Last month, the B.C. Supreme Court handed the Horgan government a victory that may prove much more costly than a defeat.
The West Moberly and Prophet River First Nations had asked the court to temporarily suspend construction of the Site C dam, or at least protect critical areas of the Peace Valley while their still unresolved Treaty rights challenge is being considered. On Oct. 24, Justice Warren Milman dismissed the injunction application entirely. This is exactly what the provincial government and B.C. Hydro had asked the court to do.
At the same time, the judge ruled that the First Nations’ legal challenge can continue with the possibility that, if the First Nations are able to prove their case, the dam could be stopped before plans to flood the Peace River Valley are completed.
In other words, the court told the province, if you so choose, you’re free to continue sinking billions of dollars into a project you might never be allowed to complete.
Many commentators have zeroed in on Milman’s statement that the First Nations case against Site C is “weak.” Critically, however, the injunction process only required the First Nations to bring forward enough evidence to establish that they have a “serious” case — which the court acknowledged they did. Much more evidence and testimony will be heard in the court during the four-year trial that is still to come.
Significantly, a number of legal scholars — including John Borrows, whose writing on the Constitutional protection of Indigenous peoples’ rights is frequently cited by the courts — have commented that while First Nations always face an uphill struggle to protect their rights, the West Moberly and Prophet River First Nations actually have a strong case that flooding the Peace Valley is incompatible with protection of their treaty rights.
The responsibility to uphold treaty rights is part of the Canadian Constitution and as such transcends the policies and priorities of the government of the day. The Peace River Valley is one of the few areas left in northeast B.C. that has not been irreparably transformed by industrial development. It is also crucial to the history and cultural traditions of the Dunne-Za and Cree peoples, while sustaining many of the critical plants and wildlife on which they depend.

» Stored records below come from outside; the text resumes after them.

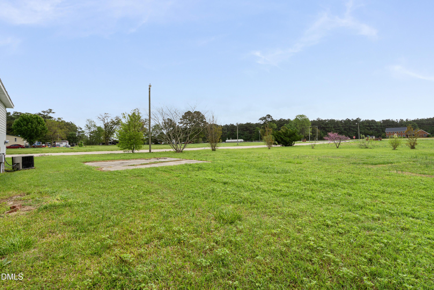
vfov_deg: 73.8
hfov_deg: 96.7
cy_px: 145
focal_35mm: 16
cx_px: 217
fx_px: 193
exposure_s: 1/30
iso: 100
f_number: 10
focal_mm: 16
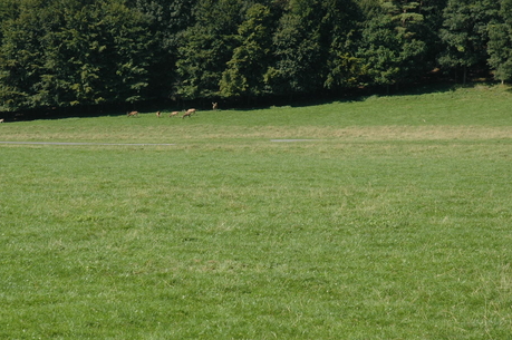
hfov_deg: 20.0
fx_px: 1449
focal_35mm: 102
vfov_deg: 13.4
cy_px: 160
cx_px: 202
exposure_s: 1/320
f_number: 9
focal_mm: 52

If First Nations are able to prove that flooding the Peace River will prevent the meaningful exercise of their hunting, fishing and trapping rights, the onus will then shift to the province to prove that a violation of these rights is justified. Meeting the strict requirements for justification of treaty rights infringement under Canadian law may be all but impossible to do given that the B.C. Utilities Commission has already determined that there are less destructive alternatives available at equal or lower cost than completing Site C.
Under the circumstances, one would expect that a prudent government would be reluctant to risk investing even more money in Site C until they know for sure whether the project can ever be completed. Unfortunately, prudence has never been part of the picture when it comes to the Site C project.
Around this time last year, just weeks before announcing his government’s support for continued construction of Site C, Premier John Horgan publicly acknowledged the ultimate fate of the project might be determined in court. The premier had a chance at that moment to make good on his promises to respect the rights of Indigenous peoples. But instead of declaring that the outstanding issue of possible treaty rights violations needed to be resolved before spending another dollar on Site C, the premier embraced his predecessor’s claim that the project had already been pushed to “the point of no return.” Then, when First Nations launched a new legal challenge, Horgan further alienated First Nations leadership by unleashing government lawyers in an attempt to reinterpret and undermine the very rights he had promised to champion.
The fact is, however, that the Site C dam is still very far from the point of no return. The project is far from even the halfway mark to completion and many questions have been raised about the ability of B.C. Hydro to finish the project on time or on budget even without a court-ordered injunction. Critically, as the examples of the Trans Mountain and Northern Gateway pipelines clearly demonstrate, courts can and will shut down major resource development projects — even projects enthusiastically backed by federal and provincial governments — if Indigenous peoples can establish that these governments have failed their Constitutional responsibilities.
A court-ordered work suspension would have offered the Horgan government a face-saving way out of the reckless gamble of continued investment in Site C. The premier and his cabinet — indeed the whole province — may come to regret the fact that their lawyers prevailed in this first skirmish in the courts.
Alex Neve is secretary-general of Amnesty International Canada. Sarah Morales is an associate professor in the University of Victoria’s Faculty of Law and a member of the board of directors of Amnesty International Canada.